2020-03-24 15:29:31 [toscrape-restart] INFO: {'key': 'value'}
2020-03-24 15:29:31 [scrapy.dupefilters] DEBUG: Filtered duplicate request: <GET http://quotes.toscrape.com/page/1/> - no more duplicates will be shown (see DUPEFILTER_DEBUG to show all duplicates)
2020-03-24 15:29:31 [scrapy.core.engine] DEBUG: Crawled (200) <GET http://quotes.toscrape.com/page/3/> (referer: None)
2020-03-24 15:29:32 [toscrape-restart] INFO: first quote author: Pablo Neruda
2020-03-24 15:29:42 [scrapy.core.engine] DEBUG: Crawled (200) <GET http://quotes.toscrape.com/page/4/> (referer: None)
2020-03-24 15:29:42 [toscrape-restart] INFO: first quote author: Dr. Seuss
2020-03-24 15:29:56 [scrapy.core.engine] DEBUG: Crawled (200) <GET http://quotes.toscrape.com/page/5/> (referer: None)
2020-03-24 15:29:56 [toscrape-restart] INFO: first quote author: George R.R. Martin
2020-03-24 15:30:10 [scrapy.core.engine] DEBUG: Crawled (200) <GET http://quotes.toscrape.com/page/6/> (referer: None)
2020-03-24 15:30:10 [toscrape-restart] INFO: first quote author: Jane Austen
2020-03-24 15:30:10 [scrapy.core.engine] INFO: Closing spider (finished)
2020-03-24 15:30:10 [scrapy.statscollectors] INFO: Dumping Scrapy stats:

(Omitted)

After rebooting, the INFO log of {'key':'value'} is output on the first line.
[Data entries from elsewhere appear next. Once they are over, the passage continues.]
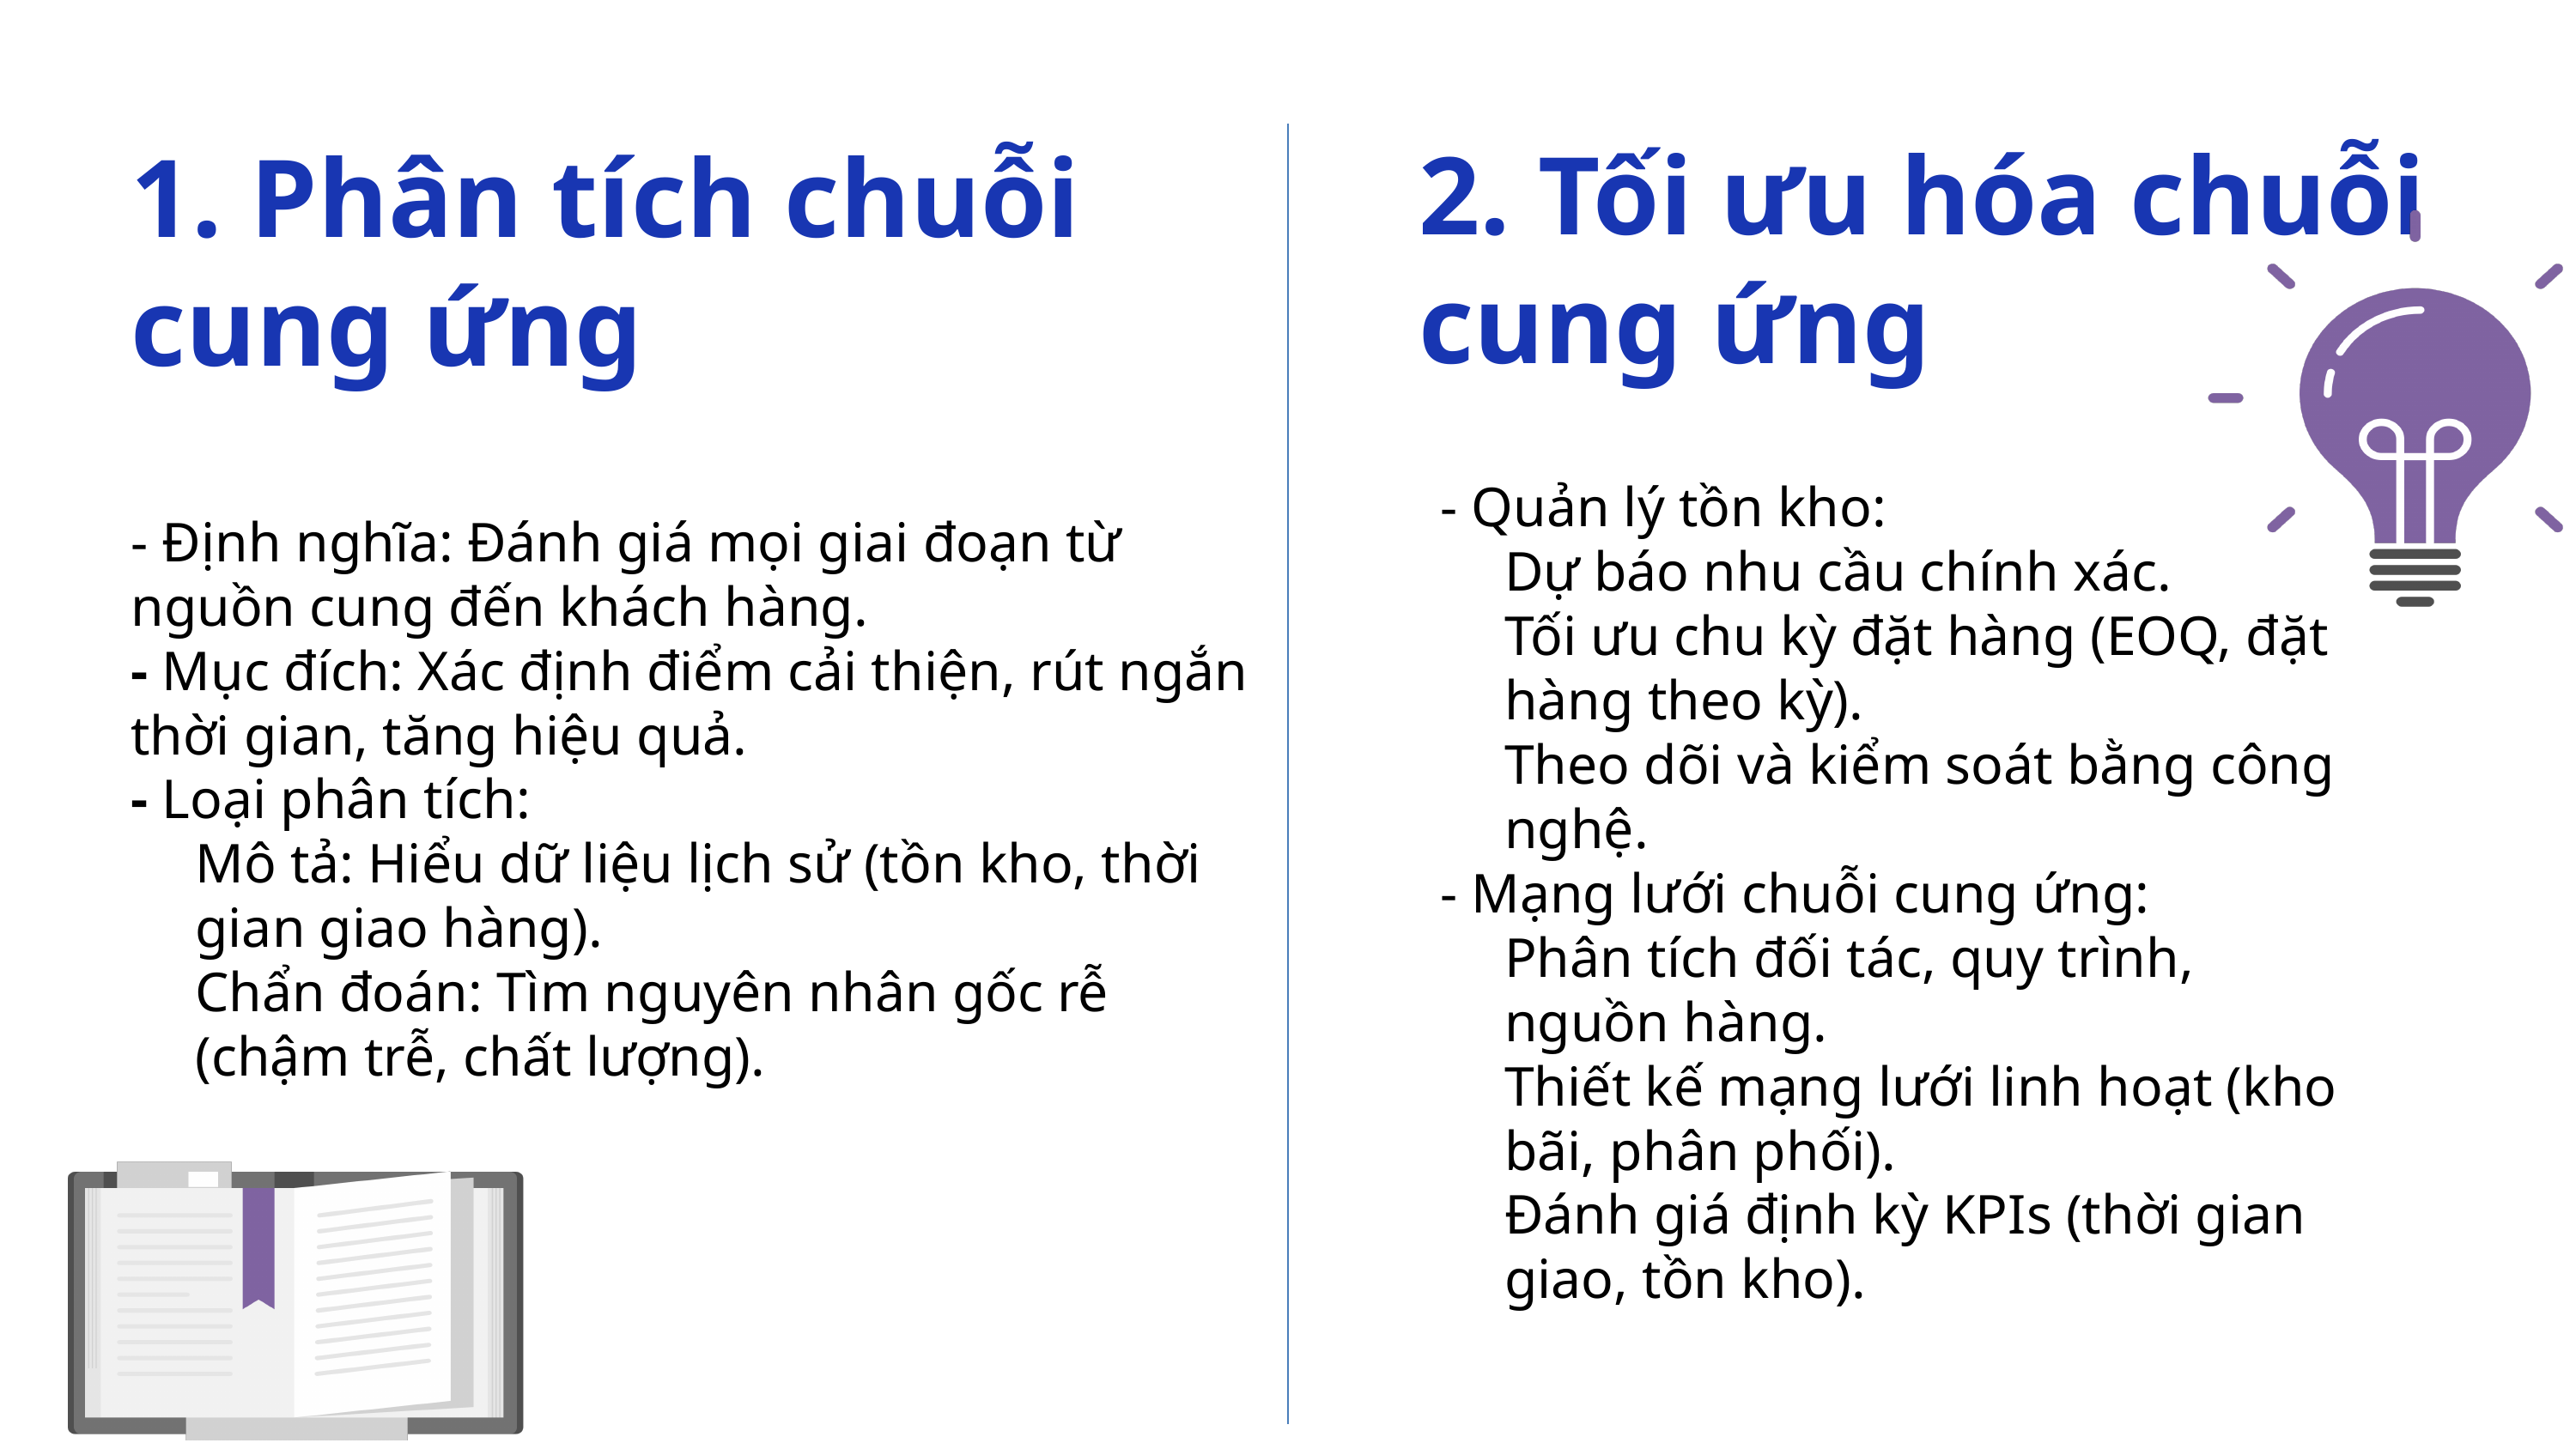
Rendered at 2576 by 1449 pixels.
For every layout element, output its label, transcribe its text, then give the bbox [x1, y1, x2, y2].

text_box - Quản lý tồn kho: Dự báo nhu cầu chính xác. Tối ưu chu kỳ đặt hàng (EOQ, đặt hàng theo kỳ). Theo dõi và kiểm soát bằng công nghệ. - Mạng lưới chuỗi cung ứng: Phân tích đối tác, quy trình, nguồn hàng. Thiết kế mạng lưới linh hoạt (kho bãi, phân phối). Đánh giá định kỳ KPIs (thời gian giao, tồn kho). [1427, 466, 2372, 1316]
picture [2093, 103, 2576, 689]
picture [0, 1048, 591, 1449]
text_box - Định nghĩa: Đánh giá mọi giai đoạn từ nguồn cung đến khách hàng. - Mục đích: Xác định điểm cải thiện, rút ngắn thời gian, tăng hiệu quả. - Loại phân tích: Mô tả: Hiểu dữ liệu lịch sử (tồn kho, thời gian giao hàng). Chẩn đoán: Tìm nguyên nhân gốc rễ (chậm trễ, chất lượng). [118, 501, 1278, 1094]
text_box 2. Tối ưu hóa chuỗi cung ứng [1406, 120, 2088, 391]
text_box 1. Phân tích chuỗi cung ứng [118, 123, 1170, 394]
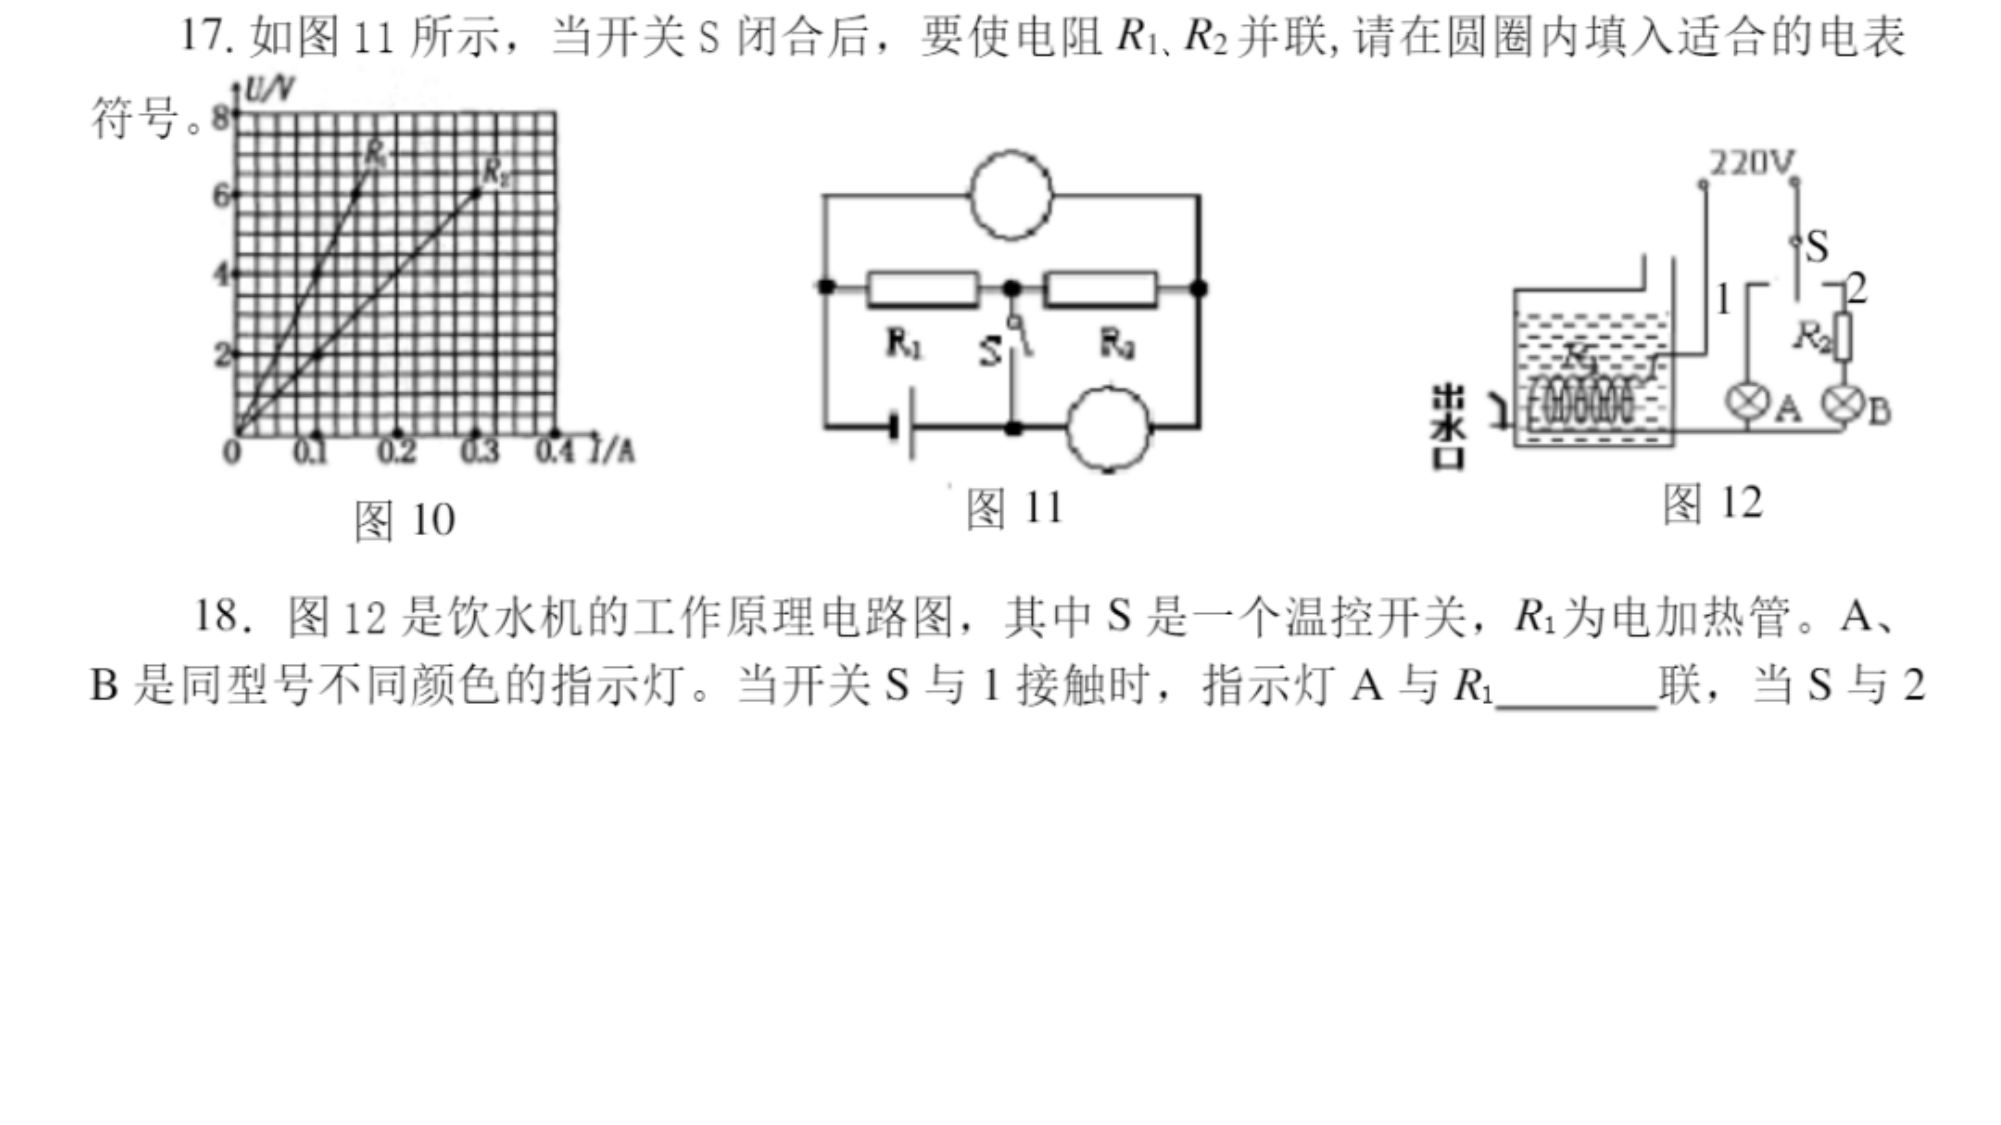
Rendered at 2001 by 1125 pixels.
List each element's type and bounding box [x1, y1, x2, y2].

picture [20, 0, 1964, 728]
You can see that the information stored before the interruption can be referenced at the time of re-execution.

Other things I noticed

The outline is as described above, but I will make a note of other things that I have verified and noticed by myself.

Role of JOBDIR

If you use a restartable startup method, a directory with the name passed as an argument at startup will be created. Inside this directory are a directory called requests.queue and files called requests.seen and spider.state. Of these, I haven't checked what requests.queue is used for ...

spider.state is the file where the state from the previous section is stored. It is a pickle file, and you can check its contents with the following command.

python -m pickle spider.state

If you use the pattern in the example in the previous section, the output will be as follows, and you can see that the information is certainly stored.

{'state_key1': {'key': 'value'}, 'state_key2': 0}

On the other hand, requests.seen contains a hashed string. I haven't looked it up very accurately either, but it seems that it's just as the name seen, and the URL of the site that got the information during execution is recorded. It seems that the site recorded here is skipped when re-executed.

Re-execute after completion

If you complete scraping to the end without interrupting during execution, re-execution will end without doing anything because all URLs have been acquired. It doesn't seem to take care, such as overwriting JOBDIR. You need to delete the JOBDIR or change the arguments.